Collected data:
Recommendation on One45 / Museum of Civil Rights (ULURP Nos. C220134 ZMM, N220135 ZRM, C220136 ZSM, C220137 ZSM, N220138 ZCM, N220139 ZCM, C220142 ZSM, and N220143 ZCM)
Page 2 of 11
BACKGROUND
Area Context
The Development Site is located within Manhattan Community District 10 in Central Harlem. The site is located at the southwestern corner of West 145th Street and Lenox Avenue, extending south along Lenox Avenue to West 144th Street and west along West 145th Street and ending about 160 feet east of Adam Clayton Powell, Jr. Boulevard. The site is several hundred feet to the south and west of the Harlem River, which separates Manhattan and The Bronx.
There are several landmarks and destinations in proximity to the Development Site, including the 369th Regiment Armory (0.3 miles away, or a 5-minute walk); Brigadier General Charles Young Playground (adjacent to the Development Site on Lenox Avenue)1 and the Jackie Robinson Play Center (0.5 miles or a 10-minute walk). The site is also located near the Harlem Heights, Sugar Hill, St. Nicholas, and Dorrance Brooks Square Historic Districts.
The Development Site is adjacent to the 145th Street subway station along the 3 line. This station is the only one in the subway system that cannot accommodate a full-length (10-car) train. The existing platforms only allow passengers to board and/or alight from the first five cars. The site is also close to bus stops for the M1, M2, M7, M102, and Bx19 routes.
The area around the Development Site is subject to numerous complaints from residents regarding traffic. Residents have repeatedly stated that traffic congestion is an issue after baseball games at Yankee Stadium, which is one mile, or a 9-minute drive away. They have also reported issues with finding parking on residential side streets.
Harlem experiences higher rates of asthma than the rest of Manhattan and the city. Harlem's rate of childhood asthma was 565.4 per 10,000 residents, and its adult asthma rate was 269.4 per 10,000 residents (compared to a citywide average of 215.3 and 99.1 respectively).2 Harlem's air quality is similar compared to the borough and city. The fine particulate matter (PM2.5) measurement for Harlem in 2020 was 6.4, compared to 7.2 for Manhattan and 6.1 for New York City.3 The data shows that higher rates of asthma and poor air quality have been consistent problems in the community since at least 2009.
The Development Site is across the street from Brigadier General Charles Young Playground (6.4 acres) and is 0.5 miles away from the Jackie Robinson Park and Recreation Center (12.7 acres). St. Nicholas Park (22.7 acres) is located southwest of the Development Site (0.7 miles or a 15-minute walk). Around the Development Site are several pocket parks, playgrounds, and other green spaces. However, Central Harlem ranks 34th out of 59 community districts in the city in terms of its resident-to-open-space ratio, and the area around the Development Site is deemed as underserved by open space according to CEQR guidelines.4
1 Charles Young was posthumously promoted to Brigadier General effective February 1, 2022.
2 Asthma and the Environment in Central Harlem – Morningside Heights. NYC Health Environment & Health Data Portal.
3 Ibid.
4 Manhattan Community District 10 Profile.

--- Task to complete ---
Copy each entry above exactly, character for character.

--- Task result ---
Recommendation on One45 / Museum of Civil Rights (ULURP Nos. C220134 ZMM, N220135 ZRM, C220136 ZSM, C220137 ZSM, N220138 ZCM, N220139 ZCM, C220142 ZSM, and N220143 ZCM)
Page 2 of 11
BACKGROUND
Area Context
The Development Site is located within Manhattan Community District 10 in Central Harlem. The site is located at the southwestern corner of West 145th Street and Lenox Avenue, extending south along Lenox Avenue to West 144th Street and west along West 145th Street and ending about 160 feet east of Adam Clayton Powell, Jr. Boulevard. The site is several hundred feet to the south and west of the Harlem River, which separates Manhattan and The Bronx.
There are several landmarks and destinations in proximity to the Development Site, including the 369th Regiment Armory (0.3 miles away, or a 5-minute walk); Brigadier General Charles Young Playground (adjacent to the Development Site on Lenox Avenue)1 and the Jackie Robinson Play Center (0.5 miles or a 10-minute walk). The site is also located near the Harlem Heights, Sugar Hill, St. Nicholas, and Dorrance Brooks Square Historic Districts.
The Development Site is adjacent to the 145th Street subway station along the 3 line. This station is the only one in the subway system that cannot accommodate a full-length (10-car) train. The existing platforms only allow passengers to board and/or alight from the first five cars. The site is also close to bus stops for the M1, M2, M7, M102, and Bx19 routes.
The area around the Development Site is subject to numerous complaints from residents regarding traffic. Residents have repeatedly stated that traffic congestion is an issue after baseball games at Yankee Stadium, which is one mile, or a 9-minute drive away. They have also reported issues with finding parking on residential side streets.
Harlem experiences higher rates of asthma than the rest of Manhattan and the city. Harlem's rate of childhood asthma was 565.4 per 10,000 residents, and its adult asthma rate was 269.4 per 10,000 residents (compared to a citywide average of 215.3 and 99.1 respectively).2 Harlem's air quality is similar compared to the borough and city. The fine particulate matter (PM2.5) measurement for Harlem in 2020 was 6.4, compared to 7.2 for Manhattan and 6.1 for New York City.3 The data shows that higher rates of asthma and poor air quality have been consistent problems in the community since at least 2009.
The Development Site is across the street from Brigadier General Charles Young Playground (6.4 acres) and is 0.5 miles away from the Jackie Robinson Park and Recreation Center (12.7 acres). St. Nicholas Park (22.7 acres) is located southwest of the Development Site (0.7 miles or a 15-minute walk). Around the Development Site are several pocket parks, playgrounds, and other green spaces. However, Central Harlem ranks 34th out of 59 community districts in the city in terms of its resident-to-open-space ratio, and the area around the Development Site is deemed as underserved by open space according to CEQR guidelines.4
1 Charles Young was posthumously promoted to Brigadier General effective February 1, 2022.
2 Asthma and the Environment in Central Harlem – Morningside Heights. NYC Health Environment & Health Data Portal.
3 Ibid.
4 Manhattan Community District 10 Profile.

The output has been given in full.